This will run the function above and print out the range for the whole basin network split

In [None]:
[[basin_networks_train],[basin_networks_val],[basin_networks_test]]= basin_split_param()
print([[basin_networks_train],[basin_networks_val],[basin_networks_test]])

### 1.4 Creating a sample of diverse buckets

Now that we know how many buckets we need, we can generate a sample of diverse buckets with their respective boundary and initial conditions by randomly sampling from the possible ranges for each attribute defined in the settings above.

In [None]:
def setup_buckets(n_buckets):
    # Boundary conditions
    buckets = {bucket_attribute:[] for bucket_attribute in bucket_attributes_list}
    for i in range(n_buckets):
        for attribute in bucket_attributes_list:
            buckets[attribute].append(np.random.uniform(bucket_attributes_range[attribute][0], 
                                                        bucket_attributes_range[attribute][1]))

    # Initial conditions
    h_water_level = [np.random.random() for i in range(n_buckets)]
    mass_overflow = [np.random.random() for i in range(n_buckets)]
    return buckets, h_water_level, mass_overflow

In [None]:
buckets, h_water_level, mass_overflow = setup_buckets(n_buckets)

### 1.5 Creating the synthetic "precipitation"

+++++

» **Task details**
Reproduce the notebook excerpt starting with "This will run" and going on through "the settings above.", changing "diverse" to "varied". The records have no connection to the notebook excerpt.

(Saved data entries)
+++++

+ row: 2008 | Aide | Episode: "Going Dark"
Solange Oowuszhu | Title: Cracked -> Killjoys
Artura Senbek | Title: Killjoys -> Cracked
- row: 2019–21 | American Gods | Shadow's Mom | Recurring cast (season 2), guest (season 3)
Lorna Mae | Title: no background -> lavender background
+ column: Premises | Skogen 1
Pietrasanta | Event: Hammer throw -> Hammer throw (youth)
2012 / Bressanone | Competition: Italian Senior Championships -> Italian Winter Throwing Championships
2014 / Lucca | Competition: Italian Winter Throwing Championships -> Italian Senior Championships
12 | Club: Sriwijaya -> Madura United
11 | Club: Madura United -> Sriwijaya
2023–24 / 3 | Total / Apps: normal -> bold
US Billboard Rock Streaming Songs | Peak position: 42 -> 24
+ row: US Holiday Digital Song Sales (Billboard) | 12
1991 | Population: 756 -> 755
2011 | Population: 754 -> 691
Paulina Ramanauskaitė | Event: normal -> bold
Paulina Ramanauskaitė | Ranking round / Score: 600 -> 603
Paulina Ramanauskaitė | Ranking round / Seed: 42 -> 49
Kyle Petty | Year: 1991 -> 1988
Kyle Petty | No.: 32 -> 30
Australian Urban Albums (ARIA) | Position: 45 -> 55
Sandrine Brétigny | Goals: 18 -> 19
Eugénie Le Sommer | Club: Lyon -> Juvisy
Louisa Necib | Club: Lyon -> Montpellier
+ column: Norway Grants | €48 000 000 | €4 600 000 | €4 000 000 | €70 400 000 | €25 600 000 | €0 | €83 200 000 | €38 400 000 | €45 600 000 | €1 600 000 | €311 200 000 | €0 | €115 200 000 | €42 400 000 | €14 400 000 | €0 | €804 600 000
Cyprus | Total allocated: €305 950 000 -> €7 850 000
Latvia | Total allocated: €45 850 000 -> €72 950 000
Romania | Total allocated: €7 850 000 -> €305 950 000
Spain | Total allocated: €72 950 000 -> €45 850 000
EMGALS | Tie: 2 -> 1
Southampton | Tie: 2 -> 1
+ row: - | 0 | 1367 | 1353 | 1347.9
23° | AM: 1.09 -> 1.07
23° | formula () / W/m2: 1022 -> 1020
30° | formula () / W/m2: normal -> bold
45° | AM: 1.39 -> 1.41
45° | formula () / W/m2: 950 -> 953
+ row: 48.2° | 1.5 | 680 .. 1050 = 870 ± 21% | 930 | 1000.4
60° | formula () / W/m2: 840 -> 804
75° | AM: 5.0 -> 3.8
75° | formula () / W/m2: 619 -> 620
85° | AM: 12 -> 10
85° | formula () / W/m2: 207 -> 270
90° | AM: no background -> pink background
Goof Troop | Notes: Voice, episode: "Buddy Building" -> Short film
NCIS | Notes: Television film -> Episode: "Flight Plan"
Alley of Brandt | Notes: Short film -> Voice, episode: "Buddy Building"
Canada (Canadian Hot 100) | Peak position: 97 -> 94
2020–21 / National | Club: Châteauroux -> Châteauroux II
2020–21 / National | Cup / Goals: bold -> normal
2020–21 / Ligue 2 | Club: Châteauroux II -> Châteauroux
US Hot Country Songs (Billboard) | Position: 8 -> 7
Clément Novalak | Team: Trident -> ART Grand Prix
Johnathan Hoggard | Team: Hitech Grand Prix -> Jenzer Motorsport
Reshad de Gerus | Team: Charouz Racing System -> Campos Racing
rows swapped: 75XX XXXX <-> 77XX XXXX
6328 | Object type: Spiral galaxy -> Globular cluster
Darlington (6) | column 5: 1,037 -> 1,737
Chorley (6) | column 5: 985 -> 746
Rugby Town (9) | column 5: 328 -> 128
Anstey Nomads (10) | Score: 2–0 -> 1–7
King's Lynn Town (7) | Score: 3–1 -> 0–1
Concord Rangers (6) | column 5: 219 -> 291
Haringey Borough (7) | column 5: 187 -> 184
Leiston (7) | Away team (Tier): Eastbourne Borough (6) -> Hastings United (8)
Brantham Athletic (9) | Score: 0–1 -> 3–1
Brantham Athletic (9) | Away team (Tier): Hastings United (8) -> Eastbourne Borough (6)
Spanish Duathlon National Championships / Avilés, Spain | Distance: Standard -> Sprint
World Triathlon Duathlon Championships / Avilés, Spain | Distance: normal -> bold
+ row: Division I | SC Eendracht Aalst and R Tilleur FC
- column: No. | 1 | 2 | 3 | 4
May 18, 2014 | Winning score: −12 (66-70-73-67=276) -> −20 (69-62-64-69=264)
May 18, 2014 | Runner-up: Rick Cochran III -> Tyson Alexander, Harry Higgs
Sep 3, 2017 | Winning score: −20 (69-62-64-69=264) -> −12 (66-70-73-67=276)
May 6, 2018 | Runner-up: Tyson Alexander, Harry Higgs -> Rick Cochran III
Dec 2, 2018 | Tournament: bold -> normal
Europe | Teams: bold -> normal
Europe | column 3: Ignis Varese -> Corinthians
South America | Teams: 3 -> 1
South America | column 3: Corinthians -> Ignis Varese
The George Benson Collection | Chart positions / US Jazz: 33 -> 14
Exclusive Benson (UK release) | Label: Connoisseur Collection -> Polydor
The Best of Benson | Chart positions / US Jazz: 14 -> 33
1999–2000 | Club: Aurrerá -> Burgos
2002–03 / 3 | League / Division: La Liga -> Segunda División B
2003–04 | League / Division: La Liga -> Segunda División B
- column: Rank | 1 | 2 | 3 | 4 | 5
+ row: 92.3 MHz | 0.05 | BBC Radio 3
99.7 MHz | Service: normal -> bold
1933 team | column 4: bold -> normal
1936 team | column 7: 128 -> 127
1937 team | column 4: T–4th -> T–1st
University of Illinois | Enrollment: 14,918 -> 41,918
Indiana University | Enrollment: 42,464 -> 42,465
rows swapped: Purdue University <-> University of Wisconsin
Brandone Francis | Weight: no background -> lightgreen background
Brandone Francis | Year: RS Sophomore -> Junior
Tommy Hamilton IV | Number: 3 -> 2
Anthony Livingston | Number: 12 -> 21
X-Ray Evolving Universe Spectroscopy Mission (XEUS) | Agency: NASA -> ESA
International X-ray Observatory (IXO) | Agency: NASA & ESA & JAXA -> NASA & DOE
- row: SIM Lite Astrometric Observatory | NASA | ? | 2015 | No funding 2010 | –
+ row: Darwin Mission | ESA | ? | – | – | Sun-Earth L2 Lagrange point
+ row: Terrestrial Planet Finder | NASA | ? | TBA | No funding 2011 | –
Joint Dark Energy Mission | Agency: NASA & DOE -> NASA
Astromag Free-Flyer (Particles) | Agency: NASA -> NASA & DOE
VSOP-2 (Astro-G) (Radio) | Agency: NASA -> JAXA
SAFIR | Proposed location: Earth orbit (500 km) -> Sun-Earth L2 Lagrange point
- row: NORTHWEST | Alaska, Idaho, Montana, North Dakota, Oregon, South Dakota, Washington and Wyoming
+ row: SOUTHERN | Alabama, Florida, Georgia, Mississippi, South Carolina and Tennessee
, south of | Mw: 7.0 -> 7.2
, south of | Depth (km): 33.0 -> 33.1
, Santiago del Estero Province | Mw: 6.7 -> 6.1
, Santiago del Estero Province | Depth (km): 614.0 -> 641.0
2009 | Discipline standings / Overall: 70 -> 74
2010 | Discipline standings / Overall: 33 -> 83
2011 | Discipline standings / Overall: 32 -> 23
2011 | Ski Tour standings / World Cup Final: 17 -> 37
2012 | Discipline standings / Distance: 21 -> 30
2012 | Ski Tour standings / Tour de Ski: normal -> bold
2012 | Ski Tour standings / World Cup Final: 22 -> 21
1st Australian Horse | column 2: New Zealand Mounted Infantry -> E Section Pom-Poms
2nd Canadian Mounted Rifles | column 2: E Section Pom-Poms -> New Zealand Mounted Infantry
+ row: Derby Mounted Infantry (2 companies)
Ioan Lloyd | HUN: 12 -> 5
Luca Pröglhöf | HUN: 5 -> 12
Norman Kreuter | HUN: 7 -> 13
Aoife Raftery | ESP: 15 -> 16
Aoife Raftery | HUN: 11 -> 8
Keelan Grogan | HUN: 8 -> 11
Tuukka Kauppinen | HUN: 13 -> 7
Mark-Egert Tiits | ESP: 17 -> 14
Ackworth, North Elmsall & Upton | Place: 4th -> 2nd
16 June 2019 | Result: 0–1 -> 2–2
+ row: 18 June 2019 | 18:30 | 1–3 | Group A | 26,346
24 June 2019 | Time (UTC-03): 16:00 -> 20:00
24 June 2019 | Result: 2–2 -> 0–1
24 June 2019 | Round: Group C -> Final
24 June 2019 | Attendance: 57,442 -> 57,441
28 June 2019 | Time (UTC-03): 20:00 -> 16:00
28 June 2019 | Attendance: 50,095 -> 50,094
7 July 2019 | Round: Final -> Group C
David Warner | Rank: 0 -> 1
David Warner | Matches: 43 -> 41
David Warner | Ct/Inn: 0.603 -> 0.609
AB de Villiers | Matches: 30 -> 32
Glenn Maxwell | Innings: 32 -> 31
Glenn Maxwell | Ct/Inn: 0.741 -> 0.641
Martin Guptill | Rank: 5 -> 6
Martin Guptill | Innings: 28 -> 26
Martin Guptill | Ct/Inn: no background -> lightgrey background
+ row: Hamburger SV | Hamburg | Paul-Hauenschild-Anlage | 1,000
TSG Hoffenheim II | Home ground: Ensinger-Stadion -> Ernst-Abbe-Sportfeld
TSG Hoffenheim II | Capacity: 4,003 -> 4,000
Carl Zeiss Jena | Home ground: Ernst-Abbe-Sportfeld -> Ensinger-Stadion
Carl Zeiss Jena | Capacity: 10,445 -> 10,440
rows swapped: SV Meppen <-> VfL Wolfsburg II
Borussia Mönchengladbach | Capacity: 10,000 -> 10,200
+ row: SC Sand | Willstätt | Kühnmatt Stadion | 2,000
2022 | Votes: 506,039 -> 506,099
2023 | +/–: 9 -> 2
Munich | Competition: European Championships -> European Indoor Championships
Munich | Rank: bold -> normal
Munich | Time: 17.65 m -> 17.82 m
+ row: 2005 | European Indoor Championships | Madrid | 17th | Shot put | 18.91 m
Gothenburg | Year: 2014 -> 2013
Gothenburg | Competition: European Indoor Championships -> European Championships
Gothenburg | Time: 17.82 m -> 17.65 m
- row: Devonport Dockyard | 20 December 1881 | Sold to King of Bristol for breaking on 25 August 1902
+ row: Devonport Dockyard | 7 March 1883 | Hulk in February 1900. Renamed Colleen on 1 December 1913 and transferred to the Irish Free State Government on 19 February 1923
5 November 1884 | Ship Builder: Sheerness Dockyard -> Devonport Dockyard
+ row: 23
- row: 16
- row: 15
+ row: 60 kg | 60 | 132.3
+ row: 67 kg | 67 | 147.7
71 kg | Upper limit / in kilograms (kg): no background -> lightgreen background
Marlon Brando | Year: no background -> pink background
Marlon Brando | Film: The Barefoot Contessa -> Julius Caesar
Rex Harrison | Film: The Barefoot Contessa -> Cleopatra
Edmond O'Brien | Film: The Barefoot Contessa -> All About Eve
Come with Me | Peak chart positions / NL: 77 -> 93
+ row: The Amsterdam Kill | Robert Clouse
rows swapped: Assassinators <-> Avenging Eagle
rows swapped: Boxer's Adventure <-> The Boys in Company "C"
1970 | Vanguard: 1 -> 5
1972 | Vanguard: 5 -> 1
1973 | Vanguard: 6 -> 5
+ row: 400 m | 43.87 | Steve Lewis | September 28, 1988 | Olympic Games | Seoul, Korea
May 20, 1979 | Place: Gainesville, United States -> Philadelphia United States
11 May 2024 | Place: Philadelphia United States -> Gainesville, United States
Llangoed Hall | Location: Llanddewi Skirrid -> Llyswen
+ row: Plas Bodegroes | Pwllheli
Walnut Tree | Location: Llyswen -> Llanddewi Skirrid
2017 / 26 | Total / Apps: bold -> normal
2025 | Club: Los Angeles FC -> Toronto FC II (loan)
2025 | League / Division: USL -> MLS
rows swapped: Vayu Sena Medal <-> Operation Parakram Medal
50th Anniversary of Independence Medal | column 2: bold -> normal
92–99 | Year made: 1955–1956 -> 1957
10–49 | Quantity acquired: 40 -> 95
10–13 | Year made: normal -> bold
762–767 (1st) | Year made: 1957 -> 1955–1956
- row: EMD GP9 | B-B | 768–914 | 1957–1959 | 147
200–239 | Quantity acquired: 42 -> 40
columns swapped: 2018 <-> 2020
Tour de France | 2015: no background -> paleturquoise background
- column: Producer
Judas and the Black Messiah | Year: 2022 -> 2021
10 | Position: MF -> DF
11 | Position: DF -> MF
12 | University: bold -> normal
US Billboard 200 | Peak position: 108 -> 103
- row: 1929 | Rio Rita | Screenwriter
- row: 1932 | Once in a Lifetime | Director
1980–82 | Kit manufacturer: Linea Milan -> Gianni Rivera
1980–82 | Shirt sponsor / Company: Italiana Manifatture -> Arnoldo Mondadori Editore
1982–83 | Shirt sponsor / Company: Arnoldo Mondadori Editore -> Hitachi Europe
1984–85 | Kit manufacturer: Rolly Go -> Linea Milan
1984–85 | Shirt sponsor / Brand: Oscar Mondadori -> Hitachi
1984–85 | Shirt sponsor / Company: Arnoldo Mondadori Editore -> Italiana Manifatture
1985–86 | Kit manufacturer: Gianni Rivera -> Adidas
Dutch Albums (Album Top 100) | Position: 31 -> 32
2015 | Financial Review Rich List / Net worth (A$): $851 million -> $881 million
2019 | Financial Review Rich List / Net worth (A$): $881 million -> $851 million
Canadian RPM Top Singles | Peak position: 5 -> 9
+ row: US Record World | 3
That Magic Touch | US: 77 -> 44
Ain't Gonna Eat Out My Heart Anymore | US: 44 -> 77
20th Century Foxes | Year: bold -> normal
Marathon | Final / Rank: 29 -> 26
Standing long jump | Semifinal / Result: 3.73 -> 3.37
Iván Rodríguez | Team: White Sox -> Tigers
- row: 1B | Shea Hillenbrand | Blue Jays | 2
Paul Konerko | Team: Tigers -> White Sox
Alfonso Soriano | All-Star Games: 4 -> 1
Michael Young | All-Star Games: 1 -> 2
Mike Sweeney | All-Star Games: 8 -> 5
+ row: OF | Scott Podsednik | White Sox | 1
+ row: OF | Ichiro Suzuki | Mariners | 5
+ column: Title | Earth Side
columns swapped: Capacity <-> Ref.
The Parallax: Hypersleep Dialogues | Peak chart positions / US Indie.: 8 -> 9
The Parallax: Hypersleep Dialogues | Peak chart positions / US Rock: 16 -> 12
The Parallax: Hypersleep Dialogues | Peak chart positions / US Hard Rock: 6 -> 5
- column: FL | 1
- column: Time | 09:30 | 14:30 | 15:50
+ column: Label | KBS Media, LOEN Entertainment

+++++

» **Reply to the task**
This will run the function above and print out the range for the whole basin network split

In [None]:
[[basin_networks_train],[basin_networks_val],[basin_networks_test]]= basin_split_param()
print([[basin_networks_train],[basin_networks_val],[basin_networks_test]])

### 1.4 Creating a sample of varied buckets

Now that we know how many buckets we need, we can generate a sample of varied buckets with their respective boundary and initial conditions by randomly sampling from the possible ranges for each attribute defined in the settings above.